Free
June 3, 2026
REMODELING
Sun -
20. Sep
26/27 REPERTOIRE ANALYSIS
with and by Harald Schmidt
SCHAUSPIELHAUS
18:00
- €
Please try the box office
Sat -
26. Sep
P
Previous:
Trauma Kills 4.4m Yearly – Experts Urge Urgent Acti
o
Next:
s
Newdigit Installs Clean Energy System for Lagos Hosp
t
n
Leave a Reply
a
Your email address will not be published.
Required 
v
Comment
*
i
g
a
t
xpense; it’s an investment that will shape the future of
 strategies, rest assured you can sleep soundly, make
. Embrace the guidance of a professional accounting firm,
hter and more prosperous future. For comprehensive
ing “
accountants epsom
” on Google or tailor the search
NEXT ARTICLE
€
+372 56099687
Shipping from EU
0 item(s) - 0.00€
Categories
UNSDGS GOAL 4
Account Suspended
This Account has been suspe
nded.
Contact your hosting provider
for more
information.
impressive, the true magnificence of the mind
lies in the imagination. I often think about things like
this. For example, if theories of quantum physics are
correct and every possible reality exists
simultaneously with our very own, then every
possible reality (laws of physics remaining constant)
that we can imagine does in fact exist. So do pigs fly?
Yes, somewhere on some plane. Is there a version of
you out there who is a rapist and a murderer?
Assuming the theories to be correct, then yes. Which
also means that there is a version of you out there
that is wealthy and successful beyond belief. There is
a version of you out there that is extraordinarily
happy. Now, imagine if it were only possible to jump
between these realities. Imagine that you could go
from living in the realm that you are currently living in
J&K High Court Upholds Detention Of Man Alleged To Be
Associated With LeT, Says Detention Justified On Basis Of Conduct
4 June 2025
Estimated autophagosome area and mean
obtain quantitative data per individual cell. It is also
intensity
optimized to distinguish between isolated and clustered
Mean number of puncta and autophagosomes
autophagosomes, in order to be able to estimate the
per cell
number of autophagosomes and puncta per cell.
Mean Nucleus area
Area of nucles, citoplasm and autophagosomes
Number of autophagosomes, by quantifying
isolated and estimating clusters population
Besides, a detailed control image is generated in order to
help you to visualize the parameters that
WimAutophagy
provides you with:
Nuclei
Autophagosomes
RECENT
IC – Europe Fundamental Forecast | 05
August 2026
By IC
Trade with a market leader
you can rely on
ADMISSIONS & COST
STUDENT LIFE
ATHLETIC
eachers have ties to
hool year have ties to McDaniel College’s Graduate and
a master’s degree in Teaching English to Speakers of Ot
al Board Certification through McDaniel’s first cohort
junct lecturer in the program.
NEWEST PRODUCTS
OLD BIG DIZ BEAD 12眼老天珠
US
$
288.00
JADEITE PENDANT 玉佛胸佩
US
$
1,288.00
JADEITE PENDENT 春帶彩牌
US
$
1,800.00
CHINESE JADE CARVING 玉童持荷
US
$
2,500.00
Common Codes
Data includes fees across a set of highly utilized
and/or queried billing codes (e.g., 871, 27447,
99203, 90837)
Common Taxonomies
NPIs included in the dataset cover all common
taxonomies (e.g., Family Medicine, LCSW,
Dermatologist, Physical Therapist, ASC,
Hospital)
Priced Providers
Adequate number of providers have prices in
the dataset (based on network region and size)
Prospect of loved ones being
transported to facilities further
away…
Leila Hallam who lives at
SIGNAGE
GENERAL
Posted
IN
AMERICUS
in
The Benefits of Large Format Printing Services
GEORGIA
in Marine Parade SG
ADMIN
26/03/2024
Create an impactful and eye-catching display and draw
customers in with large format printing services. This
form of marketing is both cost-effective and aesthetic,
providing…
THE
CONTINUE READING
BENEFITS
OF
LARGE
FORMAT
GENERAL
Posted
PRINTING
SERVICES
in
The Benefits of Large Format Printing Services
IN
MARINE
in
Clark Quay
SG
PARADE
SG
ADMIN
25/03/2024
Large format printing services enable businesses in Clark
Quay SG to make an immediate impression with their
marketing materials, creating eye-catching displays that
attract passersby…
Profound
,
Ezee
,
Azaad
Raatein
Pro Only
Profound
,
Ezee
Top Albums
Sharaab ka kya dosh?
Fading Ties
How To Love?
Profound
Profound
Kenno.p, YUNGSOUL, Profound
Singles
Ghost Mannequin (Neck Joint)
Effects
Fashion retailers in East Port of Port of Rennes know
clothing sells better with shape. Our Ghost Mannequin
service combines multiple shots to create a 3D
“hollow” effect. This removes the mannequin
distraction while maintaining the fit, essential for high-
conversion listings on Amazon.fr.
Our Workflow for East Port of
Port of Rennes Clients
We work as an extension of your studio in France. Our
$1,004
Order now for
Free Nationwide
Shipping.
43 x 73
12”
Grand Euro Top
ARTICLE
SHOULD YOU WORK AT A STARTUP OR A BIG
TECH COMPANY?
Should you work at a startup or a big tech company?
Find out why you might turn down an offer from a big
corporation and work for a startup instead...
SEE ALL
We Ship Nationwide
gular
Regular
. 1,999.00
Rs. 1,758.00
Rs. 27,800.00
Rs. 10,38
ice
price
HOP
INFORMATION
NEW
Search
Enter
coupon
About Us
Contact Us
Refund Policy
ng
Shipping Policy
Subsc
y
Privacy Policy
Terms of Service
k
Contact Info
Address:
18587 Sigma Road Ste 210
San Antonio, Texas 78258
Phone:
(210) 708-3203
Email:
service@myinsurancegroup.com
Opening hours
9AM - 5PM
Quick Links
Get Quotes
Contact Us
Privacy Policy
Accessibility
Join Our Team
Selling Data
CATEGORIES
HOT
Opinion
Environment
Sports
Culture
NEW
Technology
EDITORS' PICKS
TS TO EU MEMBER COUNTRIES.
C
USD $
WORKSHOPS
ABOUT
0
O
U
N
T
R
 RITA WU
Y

• _Aim of the task_
Pick out every line of the records that contains the string "East", matching case exactly.

• _Exercise answer_
Fashion retailers in East Port of Port of Rennes know
Our Workflow for East Port of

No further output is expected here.